In fact, there were no distribution rights, and Horwitz never sold any movies to Netflix or HBO, federal investigators said. Instead, he used the new money that came in to pay old investors. Between 2014 and 2019, he raised more than $ 690 million, the SEC said.
Meanwhile, Horwitz lived big. Using money from his investors, he chartered jets, dropped more than $ 100,000 on trips to Las Vegas, got a luxury watch service subscription and bought high-end cars, the SEC said. The house was his crown jewel – a six-bedroom property with a pool and adorned with designer furniture, according to a Zillow list shared by the Times.
In late 2019, however, the scheme began to collapse, investigators said. When Horwitz was unable to pay investors, he claimed to keep them quiet through 2020, claiming that HBO had not paid for a deal and suggested he was planning to sue the TV giant. He marketed his house for $ 6.5 million.
As recently as last month, the SEC said, he told an investor that he might need them to come in to help pay attorneys’ fees to recover the money they had expected from HBO.
But there was never an agreement with HBO or Netflix, federal investigators said.

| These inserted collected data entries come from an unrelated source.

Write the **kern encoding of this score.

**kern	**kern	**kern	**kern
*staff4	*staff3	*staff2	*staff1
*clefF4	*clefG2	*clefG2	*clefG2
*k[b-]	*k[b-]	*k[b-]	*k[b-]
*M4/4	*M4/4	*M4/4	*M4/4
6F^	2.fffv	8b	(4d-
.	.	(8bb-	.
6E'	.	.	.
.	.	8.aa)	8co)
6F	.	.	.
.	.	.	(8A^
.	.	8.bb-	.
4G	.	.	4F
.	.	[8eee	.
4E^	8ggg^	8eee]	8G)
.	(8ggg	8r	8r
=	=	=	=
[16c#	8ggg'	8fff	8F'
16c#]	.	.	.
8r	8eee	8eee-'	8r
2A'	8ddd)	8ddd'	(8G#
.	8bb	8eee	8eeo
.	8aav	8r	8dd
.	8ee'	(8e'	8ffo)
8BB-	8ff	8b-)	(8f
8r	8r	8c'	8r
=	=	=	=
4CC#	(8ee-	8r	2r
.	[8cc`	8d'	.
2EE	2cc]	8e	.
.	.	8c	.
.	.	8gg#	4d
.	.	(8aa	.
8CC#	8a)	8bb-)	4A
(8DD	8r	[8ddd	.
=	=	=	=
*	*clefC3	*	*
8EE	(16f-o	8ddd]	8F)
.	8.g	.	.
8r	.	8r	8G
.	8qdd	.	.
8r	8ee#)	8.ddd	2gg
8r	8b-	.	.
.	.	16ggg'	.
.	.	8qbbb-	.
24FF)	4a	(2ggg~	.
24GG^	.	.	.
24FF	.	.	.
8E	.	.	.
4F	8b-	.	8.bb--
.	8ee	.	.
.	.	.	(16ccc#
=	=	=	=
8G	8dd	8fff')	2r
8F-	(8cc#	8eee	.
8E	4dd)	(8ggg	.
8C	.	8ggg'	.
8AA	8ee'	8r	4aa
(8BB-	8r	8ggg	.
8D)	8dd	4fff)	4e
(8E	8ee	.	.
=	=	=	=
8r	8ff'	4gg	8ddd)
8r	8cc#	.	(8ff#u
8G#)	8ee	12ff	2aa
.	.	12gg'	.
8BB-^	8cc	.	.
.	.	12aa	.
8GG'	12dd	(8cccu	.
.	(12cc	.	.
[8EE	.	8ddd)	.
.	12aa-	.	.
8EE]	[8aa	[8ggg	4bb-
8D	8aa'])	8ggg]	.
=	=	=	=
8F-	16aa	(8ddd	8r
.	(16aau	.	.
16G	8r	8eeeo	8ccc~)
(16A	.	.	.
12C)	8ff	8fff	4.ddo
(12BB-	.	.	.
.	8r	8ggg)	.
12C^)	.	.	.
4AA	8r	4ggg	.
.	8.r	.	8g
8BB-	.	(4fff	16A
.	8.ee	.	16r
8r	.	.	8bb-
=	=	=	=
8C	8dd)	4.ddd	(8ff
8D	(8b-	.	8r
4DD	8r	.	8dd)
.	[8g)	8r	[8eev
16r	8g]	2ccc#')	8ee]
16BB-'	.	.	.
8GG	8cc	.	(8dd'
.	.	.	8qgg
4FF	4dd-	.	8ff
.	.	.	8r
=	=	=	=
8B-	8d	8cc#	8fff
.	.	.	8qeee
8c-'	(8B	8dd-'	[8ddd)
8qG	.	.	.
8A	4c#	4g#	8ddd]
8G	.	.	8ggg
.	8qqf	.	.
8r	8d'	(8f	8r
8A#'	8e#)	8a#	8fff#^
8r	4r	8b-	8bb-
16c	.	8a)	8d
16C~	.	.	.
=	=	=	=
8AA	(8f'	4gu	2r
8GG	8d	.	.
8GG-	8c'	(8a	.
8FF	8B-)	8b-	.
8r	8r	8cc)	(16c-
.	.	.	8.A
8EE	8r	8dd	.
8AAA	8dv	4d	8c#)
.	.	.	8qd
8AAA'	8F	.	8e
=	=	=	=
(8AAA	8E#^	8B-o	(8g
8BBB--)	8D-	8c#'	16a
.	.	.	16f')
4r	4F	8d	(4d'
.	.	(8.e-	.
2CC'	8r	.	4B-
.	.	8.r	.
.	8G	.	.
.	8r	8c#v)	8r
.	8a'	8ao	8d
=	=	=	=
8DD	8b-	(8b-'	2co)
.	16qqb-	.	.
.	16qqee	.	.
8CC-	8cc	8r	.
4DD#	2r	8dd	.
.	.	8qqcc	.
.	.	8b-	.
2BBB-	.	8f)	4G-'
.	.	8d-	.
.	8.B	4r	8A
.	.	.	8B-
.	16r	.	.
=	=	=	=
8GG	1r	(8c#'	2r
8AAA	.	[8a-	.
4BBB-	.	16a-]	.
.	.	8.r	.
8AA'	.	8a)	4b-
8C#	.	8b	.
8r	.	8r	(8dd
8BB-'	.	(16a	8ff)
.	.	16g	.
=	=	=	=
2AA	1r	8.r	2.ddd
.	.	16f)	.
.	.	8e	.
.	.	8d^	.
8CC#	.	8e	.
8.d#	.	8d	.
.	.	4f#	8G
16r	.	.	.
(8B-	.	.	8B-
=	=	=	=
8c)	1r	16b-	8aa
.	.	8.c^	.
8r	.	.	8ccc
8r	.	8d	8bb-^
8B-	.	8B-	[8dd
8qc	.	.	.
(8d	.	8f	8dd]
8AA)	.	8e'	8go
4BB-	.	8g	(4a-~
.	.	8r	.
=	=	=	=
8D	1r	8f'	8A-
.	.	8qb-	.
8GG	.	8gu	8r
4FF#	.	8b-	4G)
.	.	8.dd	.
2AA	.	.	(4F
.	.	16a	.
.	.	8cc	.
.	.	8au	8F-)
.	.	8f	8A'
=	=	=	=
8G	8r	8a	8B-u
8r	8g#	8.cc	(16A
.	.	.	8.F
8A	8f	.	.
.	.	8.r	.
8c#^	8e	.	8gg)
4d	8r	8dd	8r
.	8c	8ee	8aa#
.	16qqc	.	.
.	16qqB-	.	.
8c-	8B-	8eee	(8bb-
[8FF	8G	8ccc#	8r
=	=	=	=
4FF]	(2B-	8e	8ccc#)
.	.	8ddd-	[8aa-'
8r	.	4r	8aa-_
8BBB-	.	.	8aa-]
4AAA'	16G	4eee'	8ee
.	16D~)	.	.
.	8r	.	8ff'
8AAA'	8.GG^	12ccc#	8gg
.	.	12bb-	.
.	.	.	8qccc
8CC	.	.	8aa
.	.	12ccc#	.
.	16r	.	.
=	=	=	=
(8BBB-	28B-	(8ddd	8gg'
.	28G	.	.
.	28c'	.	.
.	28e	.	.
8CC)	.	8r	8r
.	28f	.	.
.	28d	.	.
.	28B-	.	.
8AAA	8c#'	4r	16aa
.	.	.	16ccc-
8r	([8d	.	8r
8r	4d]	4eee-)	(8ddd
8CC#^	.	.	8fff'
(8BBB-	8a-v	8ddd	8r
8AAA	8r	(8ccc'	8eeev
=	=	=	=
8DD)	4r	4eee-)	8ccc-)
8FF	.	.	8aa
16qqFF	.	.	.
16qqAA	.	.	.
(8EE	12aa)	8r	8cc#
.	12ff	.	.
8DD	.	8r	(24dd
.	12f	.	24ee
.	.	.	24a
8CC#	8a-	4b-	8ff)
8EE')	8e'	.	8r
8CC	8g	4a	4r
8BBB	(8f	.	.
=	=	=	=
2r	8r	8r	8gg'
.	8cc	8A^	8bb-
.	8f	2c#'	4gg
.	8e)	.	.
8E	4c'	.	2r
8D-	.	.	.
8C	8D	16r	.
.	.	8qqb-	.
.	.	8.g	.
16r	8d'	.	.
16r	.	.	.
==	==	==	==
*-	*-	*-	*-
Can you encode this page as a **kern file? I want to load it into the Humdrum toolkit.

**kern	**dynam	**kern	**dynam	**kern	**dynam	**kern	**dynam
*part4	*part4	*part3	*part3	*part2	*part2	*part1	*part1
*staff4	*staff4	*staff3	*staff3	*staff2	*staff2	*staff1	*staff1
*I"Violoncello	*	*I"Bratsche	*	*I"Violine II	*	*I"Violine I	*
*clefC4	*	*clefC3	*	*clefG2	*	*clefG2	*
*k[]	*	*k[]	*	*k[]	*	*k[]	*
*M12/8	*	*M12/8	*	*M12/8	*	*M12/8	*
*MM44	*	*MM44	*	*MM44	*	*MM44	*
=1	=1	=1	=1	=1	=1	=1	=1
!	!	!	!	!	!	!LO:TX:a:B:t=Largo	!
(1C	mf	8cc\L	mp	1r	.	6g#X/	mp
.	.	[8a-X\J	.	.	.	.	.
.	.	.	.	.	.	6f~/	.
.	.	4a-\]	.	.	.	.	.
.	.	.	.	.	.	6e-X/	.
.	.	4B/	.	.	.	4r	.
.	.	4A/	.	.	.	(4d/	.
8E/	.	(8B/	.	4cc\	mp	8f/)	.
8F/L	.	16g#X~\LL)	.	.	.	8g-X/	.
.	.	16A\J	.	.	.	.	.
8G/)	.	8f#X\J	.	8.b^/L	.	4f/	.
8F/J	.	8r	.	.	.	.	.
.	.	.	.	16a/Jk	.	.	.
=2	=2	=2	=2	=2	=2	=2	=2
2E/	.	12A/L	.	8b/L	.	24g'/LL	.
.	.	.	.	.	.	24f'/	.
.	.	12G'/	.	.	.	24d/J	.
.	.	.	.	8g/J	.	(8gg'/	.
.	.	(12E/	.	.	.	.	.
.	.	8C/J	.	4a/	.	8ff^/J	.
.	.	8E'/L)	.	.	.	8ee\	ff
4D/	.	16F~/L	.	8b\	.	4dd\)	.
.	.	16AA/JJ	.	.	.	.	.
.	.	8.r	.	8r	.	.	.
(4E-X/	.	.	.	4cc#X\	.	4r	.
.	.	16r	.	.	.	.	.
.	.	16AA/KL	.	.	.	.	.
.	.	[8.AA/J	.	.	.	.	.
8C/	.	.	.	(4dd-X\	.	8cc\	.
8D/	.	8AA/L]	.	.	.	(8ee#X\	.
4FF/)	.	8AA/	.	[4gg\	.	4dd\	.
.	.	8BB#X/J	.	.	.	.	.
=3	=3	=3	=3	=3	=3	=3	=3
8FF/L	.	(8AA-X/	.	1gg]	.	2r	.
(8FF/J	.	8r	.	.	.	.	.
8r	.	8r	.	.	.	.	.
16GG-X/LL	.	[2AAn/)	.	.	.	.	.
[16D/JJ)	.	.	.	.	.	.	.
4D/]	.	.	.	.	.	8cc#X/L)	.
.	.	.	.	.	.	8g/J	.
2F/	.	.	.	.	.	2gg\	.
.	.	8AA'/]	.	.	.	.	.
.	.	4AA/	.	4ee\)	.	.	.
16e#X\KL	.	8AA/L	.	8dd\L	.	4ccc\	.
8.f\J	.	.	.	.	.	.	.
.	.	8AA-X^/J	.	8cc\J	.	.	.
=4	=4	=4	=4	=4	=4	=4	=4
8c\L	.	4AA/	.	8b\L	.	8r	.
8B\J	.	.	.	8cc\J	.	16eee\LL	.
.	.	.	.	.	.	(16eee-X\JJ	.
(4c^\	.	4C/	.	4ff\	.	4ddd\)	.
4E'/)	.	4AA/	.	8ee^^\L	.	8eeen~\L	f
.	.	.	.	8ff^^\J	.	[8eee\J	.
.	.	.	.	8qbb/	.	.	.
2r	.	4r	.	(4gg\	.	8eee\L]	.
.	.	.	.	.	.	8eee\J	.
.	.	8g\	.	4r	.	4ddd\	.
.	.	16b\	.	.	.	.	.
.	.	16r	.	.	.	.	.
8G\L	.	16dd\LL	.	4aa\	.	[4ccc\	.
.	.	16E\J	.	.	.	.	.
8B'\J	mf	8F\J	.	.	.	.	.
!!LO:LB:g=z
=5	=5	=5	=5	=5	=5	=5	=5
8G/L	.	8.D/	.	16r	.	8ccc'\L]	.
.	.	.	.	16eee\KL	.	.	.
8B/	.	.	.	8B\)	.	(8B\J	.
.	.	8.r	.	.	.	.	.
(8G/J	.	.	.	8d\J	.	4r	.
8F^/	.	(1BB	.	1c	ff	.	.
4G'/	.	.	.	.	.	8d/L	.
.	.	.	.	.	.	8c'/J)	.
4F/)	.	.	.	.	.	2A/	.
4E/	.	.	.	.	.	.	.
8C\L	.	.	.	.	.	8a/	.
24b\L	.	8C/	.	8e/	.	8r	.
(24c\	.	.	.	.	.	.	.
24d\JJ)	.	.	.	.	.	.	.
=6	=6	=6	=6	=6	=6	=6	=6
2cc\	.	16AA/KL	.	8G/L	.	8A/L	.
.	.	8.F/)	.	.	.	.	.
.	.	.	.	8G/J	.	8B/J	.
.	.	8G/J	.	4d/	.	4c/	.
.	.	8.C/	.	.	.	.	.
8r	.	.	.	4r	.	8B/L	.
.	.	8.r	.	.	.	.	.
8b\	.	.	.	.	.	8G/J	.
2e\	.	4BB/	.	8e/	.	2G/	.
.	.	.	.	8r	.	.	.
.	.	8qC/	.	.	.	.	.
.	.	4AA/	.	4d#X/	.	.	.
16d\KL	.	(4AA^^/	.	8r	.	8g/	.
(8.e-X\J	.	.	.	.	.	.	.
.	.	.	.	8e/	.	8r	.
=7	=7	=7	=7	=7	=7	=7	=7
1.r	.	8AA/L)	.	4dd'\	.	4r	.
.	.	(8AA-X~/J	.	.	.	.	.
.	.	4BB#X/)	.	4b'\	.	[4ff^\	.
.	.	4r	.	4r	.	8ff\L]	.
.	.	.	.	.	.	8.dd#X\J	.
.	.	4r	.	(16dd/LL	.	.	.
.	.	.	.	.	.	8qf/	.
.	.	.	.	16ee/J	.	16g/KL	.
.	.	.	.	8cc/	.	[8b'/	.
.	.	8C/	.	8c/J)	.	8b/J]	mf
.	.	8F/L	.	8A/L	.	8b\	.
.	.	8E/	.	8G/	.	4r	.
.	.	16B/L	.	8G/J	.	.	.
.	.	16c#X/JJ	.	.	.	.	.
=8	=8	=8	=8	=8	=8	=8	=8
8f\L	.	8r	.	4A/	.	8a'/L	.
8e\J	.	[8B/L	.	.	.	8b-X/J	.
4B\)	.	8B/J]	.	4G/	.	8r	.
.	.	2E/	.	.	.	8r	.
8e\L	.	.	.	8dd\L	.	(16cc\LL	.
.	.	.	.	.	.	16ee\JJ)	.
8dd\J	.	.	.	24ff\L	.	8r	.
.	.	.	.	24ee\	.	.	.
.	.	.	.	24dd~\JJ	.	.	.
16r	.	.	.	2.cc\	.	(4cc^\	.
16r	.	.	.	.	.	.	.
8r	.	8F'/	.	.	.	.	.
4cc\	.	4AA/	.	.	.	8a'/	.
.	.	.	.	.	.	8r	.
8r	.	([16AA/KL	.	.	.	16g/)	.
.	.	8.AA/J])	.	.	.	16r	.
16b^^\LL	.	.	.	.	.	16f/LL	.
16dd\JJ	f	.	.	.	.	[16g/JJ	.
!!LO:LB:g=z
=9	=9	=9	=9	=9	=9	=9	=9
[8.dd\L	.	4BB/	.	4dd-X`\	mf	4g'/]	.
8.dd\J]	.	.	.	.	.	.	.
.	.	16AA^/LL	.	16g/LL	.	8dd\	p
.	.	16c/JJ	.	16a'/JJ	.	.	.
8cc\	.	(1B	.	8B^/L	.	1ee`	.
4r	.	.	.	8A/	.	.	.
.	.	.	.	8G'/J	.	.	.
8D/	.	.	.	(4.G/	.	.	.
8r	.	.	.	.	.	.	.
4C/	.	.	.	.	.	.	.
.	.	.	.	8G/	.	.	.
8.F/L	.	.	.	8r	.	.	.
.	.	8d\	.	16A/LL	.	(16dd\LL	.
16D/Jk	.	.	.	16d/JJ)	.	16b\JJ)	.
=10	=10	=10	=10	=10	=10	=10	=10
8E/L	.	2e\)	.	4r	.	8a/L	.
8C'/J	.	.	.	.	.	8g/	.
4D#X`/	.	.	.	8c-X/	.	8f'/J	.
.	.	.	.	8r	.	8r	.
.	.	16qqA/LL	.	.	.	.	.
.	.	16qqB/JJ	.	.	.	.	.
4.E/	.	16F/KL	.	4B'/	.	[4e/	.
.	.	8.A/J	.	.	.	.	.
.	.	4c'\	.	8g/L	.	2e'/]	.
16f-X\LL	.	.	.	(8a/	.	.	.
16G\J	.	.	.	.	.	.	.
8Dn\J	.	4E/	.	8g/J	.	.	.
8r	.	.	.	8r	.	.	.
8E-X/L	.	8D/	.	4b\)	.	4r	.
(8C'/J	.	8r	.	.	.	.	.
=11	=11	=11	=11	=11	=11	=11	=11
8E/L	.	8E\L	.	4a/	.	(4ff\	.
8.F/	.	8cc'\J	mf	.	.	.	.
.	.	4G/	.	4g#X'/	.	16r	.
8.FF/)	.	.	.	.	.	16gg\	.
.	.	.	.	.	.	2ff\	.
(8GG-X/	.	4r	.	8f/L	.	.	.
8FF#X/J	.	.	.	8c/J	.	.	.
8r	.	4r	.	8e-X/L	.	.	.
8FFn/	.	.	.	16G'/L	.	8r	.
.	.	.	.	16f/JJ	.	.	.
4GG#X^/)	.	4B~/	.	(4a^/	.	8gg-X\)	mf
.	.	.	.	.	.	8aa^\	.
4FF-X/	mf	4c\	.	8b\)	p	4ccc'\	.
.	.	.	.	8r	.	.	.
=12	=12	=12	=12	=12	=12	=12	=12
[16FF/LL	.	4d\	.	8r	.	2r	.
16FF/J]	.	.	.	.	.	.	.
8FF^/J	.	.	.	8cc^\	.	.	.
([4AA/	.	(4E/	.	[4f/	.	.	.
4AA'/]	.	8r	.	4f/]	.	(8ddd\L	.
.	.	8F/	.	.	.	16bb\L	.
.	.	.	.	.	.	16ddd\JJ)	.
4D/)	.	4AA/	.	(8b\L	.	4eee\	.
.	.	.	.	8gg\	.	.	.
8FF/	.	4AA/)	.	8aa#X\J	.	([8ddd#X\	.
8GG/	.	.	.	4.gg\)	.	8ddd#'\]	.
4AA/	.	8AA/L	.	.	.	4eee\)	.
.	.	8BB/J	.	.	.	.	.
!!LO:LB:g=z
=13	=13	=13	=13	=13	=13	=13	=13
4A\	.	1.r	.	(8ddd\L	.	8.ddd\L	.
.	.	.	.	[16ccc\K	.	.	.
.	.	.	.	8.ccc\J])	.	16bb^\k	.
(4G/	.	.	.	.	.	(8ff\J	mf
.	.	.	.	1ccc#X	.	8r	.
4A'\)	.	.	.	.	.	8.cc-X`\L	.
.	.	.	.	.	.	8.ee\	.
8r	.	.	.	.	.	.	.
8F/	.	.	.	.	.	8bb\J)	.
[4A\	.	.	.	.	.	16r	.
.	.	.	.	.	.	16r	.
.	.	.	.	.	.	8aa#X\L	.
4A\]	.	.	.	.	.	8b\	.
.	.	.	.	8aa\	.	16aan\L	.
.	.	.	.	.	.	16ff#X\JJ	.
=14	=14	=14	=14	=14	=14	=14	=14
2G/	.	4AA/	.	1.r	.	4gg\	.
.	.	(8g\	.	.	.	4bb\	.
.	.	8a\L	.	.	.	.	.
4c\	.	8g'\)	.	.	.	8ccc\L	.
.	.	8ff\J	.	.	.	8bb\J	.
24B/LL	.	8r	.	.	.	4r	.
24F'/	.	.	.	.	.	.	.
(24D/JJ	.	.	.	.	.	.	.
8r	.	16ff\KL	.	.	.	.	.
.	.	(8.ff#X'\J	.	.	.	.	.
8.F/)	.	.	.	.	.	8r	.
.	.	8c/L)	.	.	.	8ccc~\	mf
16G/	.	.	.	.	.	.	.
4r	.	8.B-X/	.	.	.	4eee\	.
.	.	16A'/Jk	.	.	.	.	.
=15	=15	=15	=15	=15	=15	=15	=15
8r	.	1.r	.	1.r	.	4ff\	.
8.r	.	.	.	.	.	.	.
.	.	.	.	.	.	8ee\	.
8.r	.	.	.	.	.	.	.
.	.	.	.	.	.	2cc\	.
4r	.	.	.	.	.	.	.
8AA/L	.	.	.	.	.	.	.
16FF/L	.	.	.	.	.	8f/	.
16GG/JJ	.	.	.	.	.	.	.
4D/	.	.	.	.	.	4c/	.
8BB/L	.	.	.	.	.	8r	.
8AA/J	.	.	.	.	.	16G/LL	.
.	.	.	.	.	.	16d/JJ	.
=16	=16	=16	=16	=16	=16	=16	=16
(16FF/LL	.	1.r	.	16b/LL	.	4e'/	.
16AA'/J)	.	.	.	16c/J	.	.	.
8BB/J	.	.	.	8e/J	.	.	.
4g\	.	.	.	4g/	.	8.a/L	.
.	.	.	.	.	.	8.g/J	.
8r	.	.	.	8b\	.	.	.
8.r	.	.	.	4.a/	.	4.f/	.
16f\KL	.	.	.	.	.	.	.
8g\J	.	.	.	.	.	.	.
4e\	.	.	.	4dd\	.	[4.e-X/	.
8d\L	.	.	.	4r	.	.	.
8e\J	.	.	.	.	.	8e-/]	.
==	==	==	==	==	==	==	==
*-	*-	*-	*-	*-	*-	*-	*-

Since 2019, Horwitz has reportedly missed 160 payments to investors, including to a Chicago-based firm that owes $ 160 million in capital, the Times reported; in all, he owes about $ 227 million to investors, excluding interest, according to the Times.
On Tuesday, prosecutors requested that Horwitz be detained, noting that millions of dollars are not being considered.
“The odds that the defendant has some of the money that has been squandered away are quite high,” U.S. Assistant Attorney Alexander Schwab said in a video hearing, the Times reported.
A judge chose to release him on a $ 1 million secured bond, according to the Times. The SEC is scheduled for a court hearing later this month to determine if the agency can keep its assets frozen.